Frankle W G, Gil R, Hackett E, Mawlawi O, Zea-Ponce Y, Zhu Z, Kochan L D, Cangiano C, Slifstein M, Gorman J M, Laruelle M, Abi-Dargham A
Department of Psychiatry, Columbia University College of Physicians and Surgeons, New York, NY, 10032, USA.
Psychopharmacology (Berl). 2004 Oct;175(4):473-80. doi: 10.1007/s00213-004-1852-4.
To examine the D2 occupancy of two commonly used antipsychotic medications and relate this to the D2 occupancy by endogenous dopamine in schizophrenia.
The aim of this study is to compare the occupancy of striatal D2 receptors by the atypical antipsychotic medications risperidone and olanzapine at fixed dosages and to estimate the effect on D2 occupancy by dopamine as a result of these treatments.
Seven patients with schizophrenia taking risperidone 6 mg/day and nine patients with schizophrenia taking olanzapine 10 mg/day underwent an [123I]IBZM SPECT scan after 3 weeks of treatment. The specific to non-specific equilibrium partition coefficient (V3") after bolus plus constant infusion of the tracer was calculated as [(striatal activity)/(cerebellar activity)]-1. D2 receptor occupancy was calculated by comparing V3" measured in treated patients to an age-corrected V3" value derived from a group of untreated patients with schizophrenia, previously published, according to the following formula: OCC=1-(V3" treated/V3" drug free).
V3" was significantly lower in risperidone treated patients compared with olanzapine treated patients (0.23+/-0.06 versus 0.34+/-0.08, P=-0.01), which translated to a significantly larger occupancy in schizophrenic patients treated with risperidone compared to olanzapine (69+/-8% versus 55 +/-11%, P=0.01). Data from our previous study were used to calculate the occupancy of striatal D2 receptors by antipsychotic medications required to reduce the occupancy of these receptors by endogenous dopamine to control values. In medication-free patients with schizophrenia, the occupancy of striatal D2 receptors by endogenous dopamine is estimated at 15.8%. In healthy controls, the occupancy of striatal D2 receptors by dopamine is estimated at 8.8%. In order to reduce the dopamine occupancy of striatal D2 receptors in patients with schizophrenia to control values, 48% receptor occupancy by antipsychotic medications is required.

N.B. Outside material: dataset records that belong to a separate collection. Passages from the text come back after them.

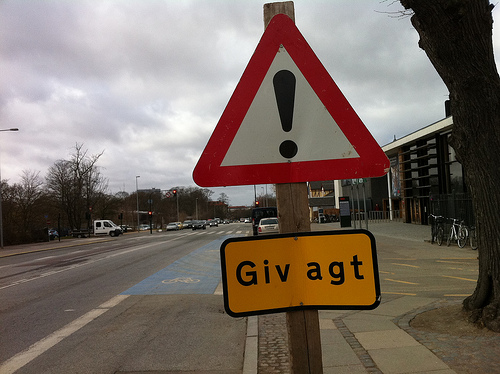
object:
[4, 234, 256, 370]
road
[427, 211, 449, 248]
bike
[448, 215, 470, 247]
bike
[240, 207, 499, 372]
sidewalk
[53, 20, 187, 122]
clouds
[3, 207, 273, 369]
land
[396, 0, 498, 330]
tree trunk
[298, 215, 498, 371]
sidewalk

These data indicate that the dosage of these medications, found to be effective in the treatment of schizophrenia, reduces DA stimulation of D2 receptors to levels slightly lower than those found in unmedicated healthy subjects.
研究两种常用抗精神病药物的D2受体占有率,并将其与精神分裂症患者内源性多巴胺的D2受体占有率相关联。
本研究旨在比较非典型抗精神病药物利培酮和奥氮平在固定剂量下对纹状体D2受体的占有率,并评估这些治疗对多巴胺D2受体占有率的影响。
7例服用利培酮6mg/天的精神分裂症患者和9例服用奥氮平10mg/天的精神分裂症患者在治疗3周后接受了[123I]IBZM单光子发射计算机断层扫描(SPECT)。在静脉推注加持续输注示踪剂后,计算特异性与非特异性平衡分配系数(V3"),公式为[(纹状体活性)/(小脑活性)]-1。通过将治疗患者中测得的V3"与根据先前发表的一组未治疗精神分裂症患者得出的年龄校正V3"值进行比较,计算D2受体占有率,公式如下:占有率(OCC)=1 - (治疗后的V3"/未用药时的V3")。
与奥氮平治疗的患者相比,利培酮治疗的患者V3"显著更低(0.23±0.06对0.34±0.08,P = -0.01),这意味着利培酮治疗的精神分裂症患者的受体占有率显著高于奥氮平治疗的患者(69±8%对55±11%,P = 0.01)。利用我们先前研究的数据,计算出将内源性多巴胺对纹状体D2受体的占有率降至对照值所需的抗精神病药物对纹状体D2受体的占有率。在未用药的精神分裂症患者中,内源性多巴胺对纹状体D2受体的占有率估计为15.8%。在健康对照中,多巴胺对纹状体D2受体的占有率估计为8.8%。为了将精神分裂症患者纹状体D2受体的多巴胺占有率降至对照值,抗精神病药物需要占据48%的受体。
这些数据表明,这些被发现对精神分裂症治疗有效的药物剂量,可将多巴胺对D2受体的刺激降低至略低于未用药健康受试者的水平。